Ah well, at least you got your money's worth in entertainment, plus an excellent, and entertaining, blog post. Interesting and different experiences, even those outside of our comfort zone, are part of the rich mosaic of life. And yeah, you don't need to go back a second time.

Sue said...

Speaking of mustard greens in England, what is a cheese salad in England? I remember once many years ago, someone from London was visiting our office in NYC. One of my co-workers took orders for everyone's lunch and picked it up at a nearby deli. The woman from London ordered cheese salad. I think he had them make a green salad and put chunks of cheese on it, but he told me later he had no idea what to get. In retrospect, why didn't he ask? Have you heard of cheese salad in your travels?

Steve Reed said...

Jenny-O: Well, you do have to be prepared to take a certain amount of risk, that's true! Usually it's an acceptable amount, at least to me. :)

YP: Wow! It's interesting that person went THREE times and yet is so unhappy with the place. Sounds to me like they had an argument with a server.

John: Yeah, that martini was very weird. As I said, it didn't even taste like a martini. And I watched him make it, so it OUGHT to have been right!

Sharon: Probably not!

Ms Moon: The blog post helped redeem the experience, that's true!
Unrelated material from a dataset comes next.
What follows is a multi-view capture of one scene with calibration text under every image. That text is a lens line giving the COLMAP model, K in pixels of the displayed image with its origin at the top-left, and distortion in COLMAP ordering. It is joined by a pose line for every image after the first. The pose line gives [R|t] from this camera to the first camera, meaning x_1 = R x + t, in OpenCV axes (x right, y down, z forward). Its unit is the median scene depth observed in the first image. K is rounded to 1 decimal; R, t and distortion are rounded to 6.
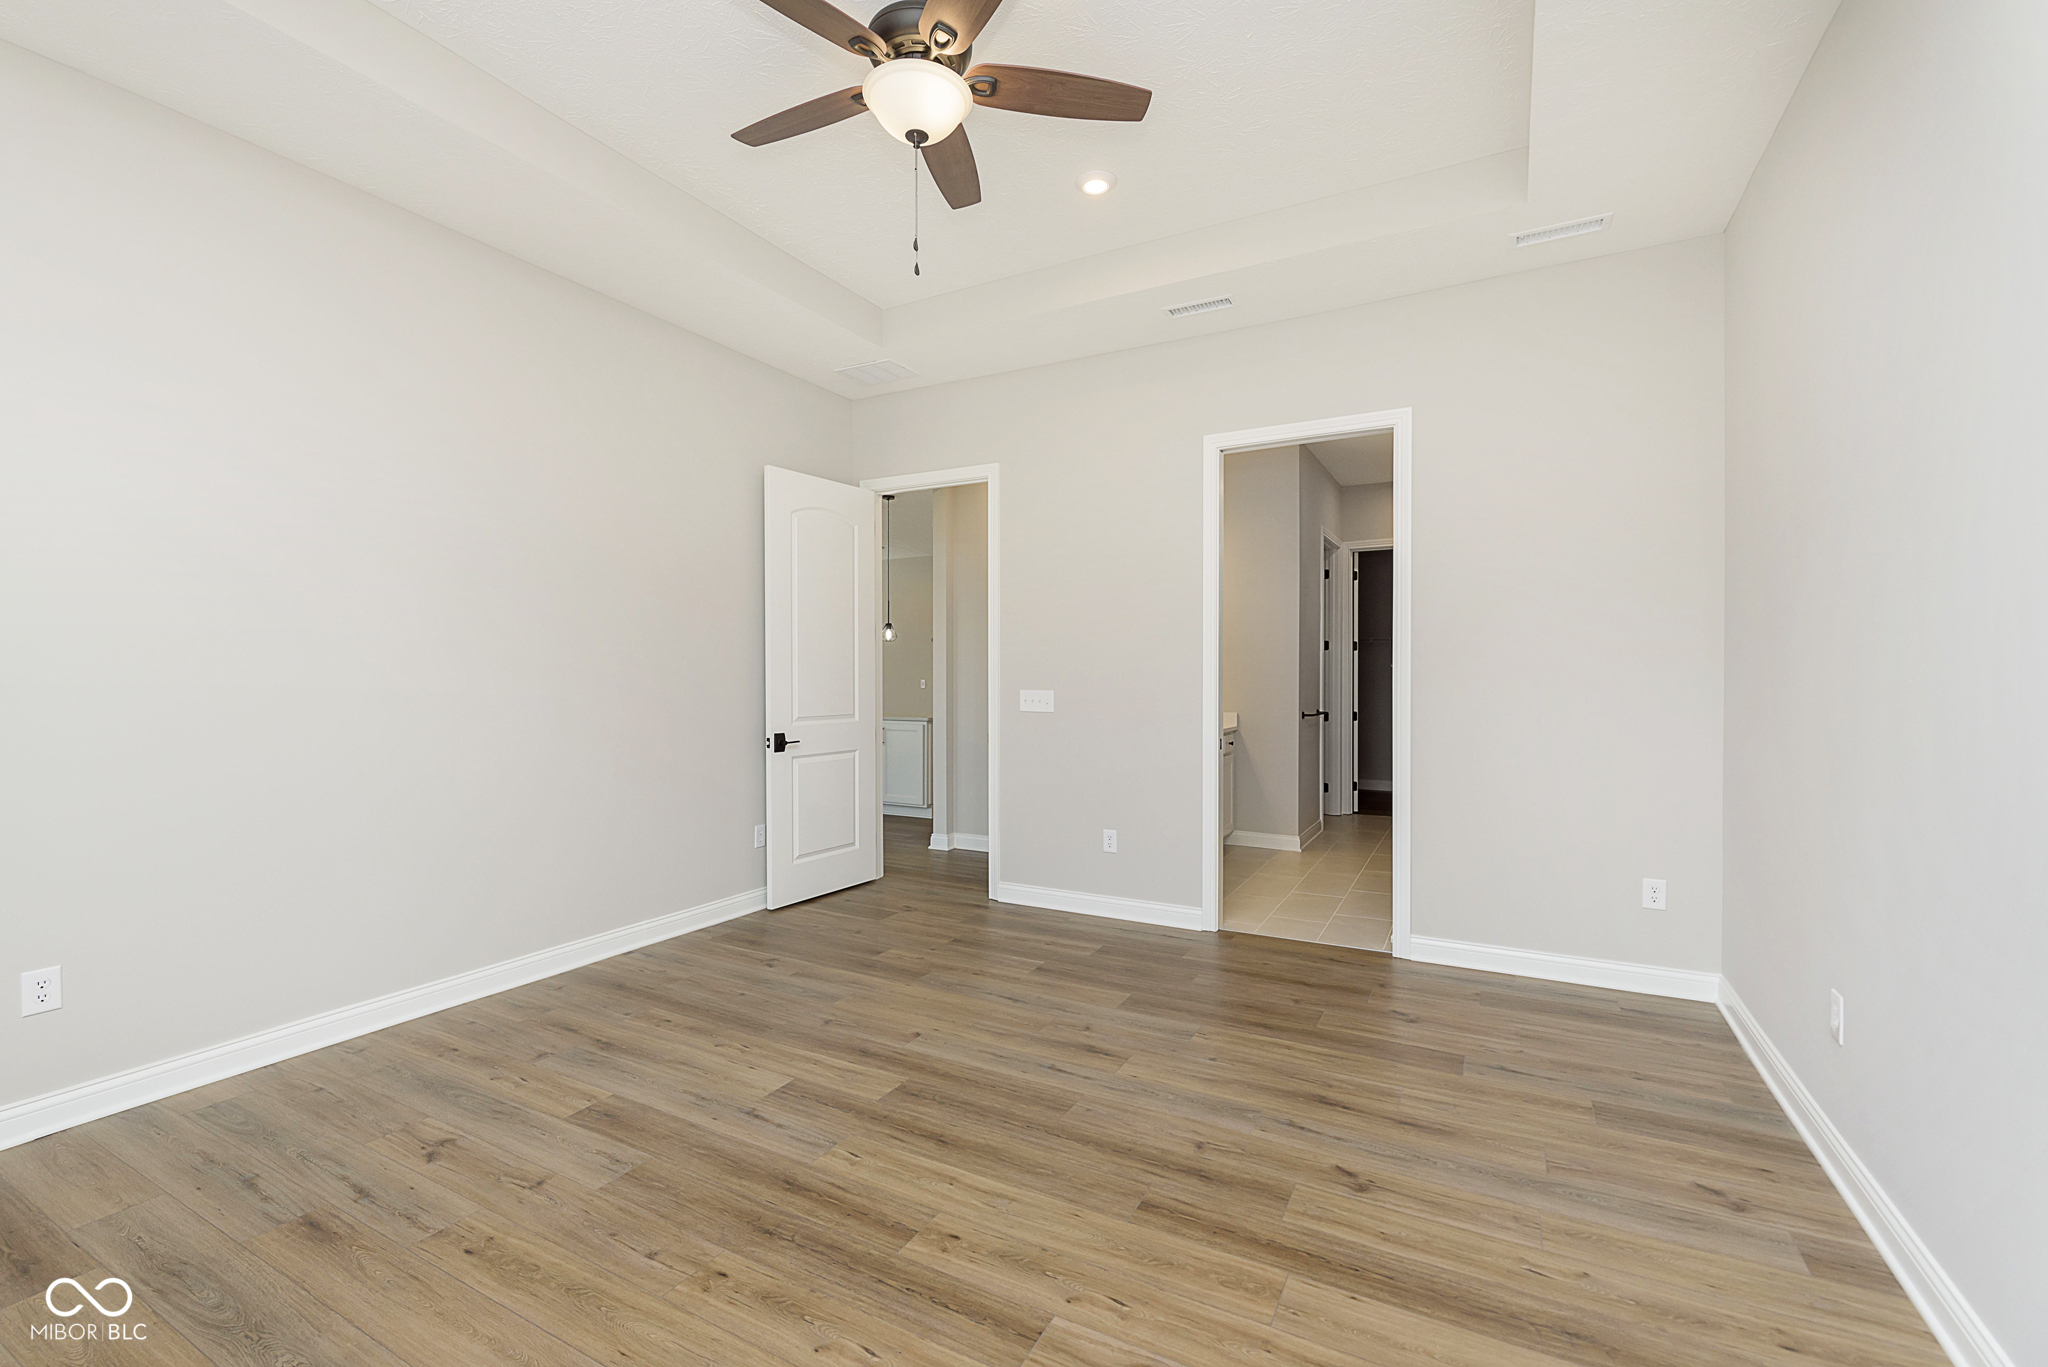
lens RADIAL K [[898.2, 0, 1026.8], [0, 898.2, 684.8], [0, 0, 1]] dist [-0.000684, 0.000096]
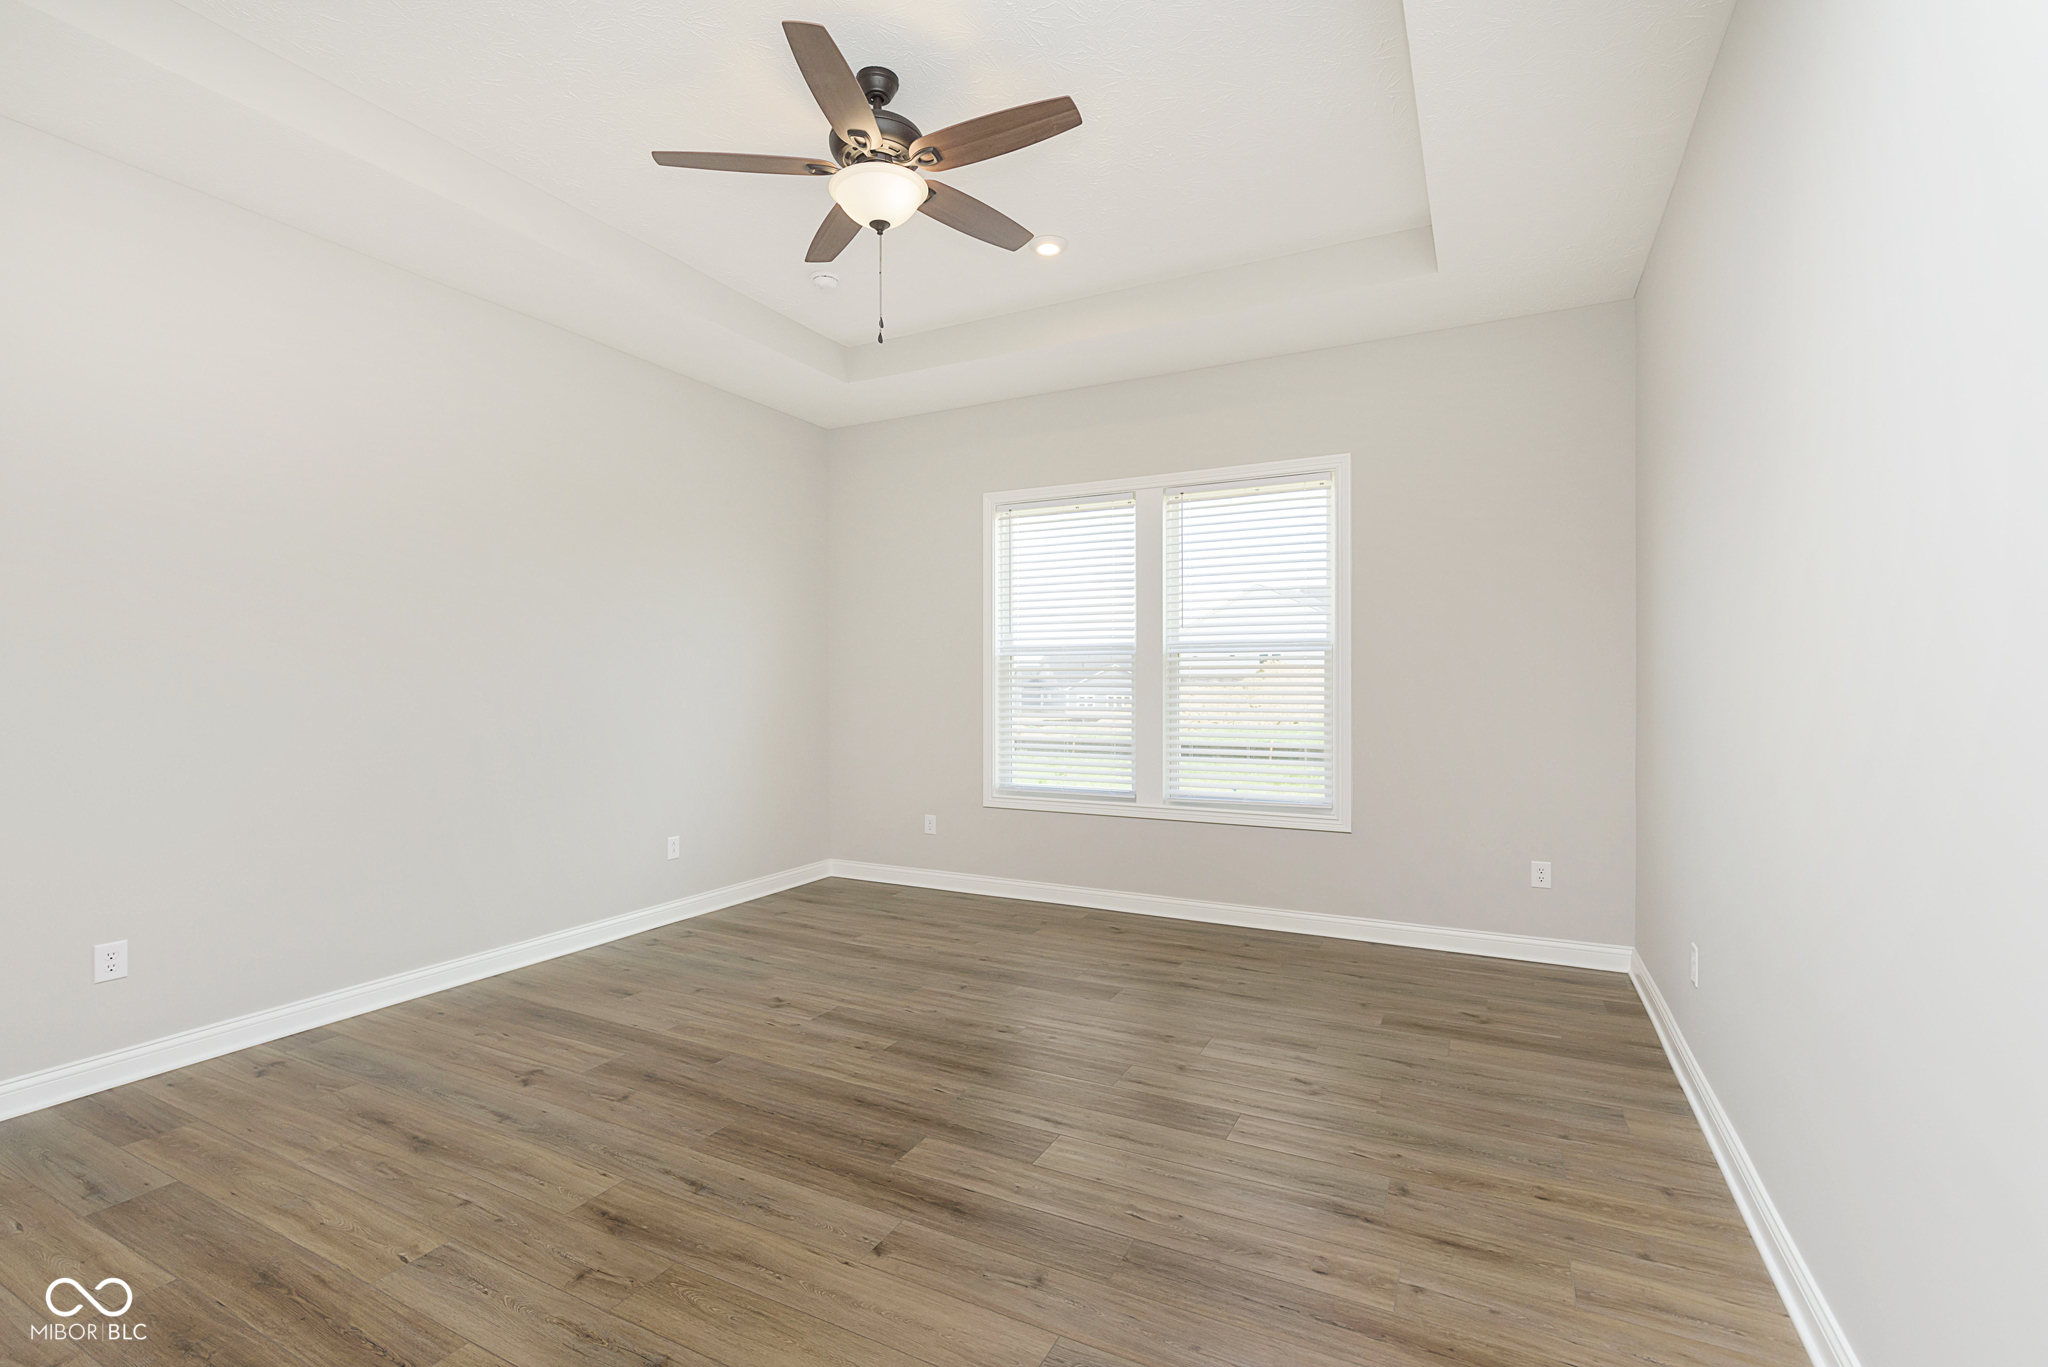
lens RADIAL K [[898.2, 0, 1018.8], [0, 898.2, 690.2], [0, 0, 1]] dist [-0.000684, 0.000096]
pose [[-0.999824, 0.001890, -0.018643, -0.254172], [0.001558, 0.999840, 0.017815, -0.002660], [0.018674, 0.017783, -0.999667, 1.976384]]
LOL

Red: Yeah, we probably won't be back.

Ellen: I know! I would never think to call cabbage "greens."

Robin: Indeed!

Catalyst: Yeah, you pretty much summed it up!

Fresca: I'm so glad I inspire you to do research! (I'm such a librarian, even on my blog, LOL!) Prepared mustard is definitely a "thing" in England, but I had no idea we could forage for wild mustard here. I wonder if it's even the same kind of mustard we'd get as greens in the states? Bizarre.

David: Well, that's exactly right. I don't mind trying a place and then not liking it. It's all part of living, as you said!

Sue: Ha! I haven't the foggiest idea what a "cheese salad" could be, but I would have guessed the same as your co-worker. It's probably just a salad topped with cheese.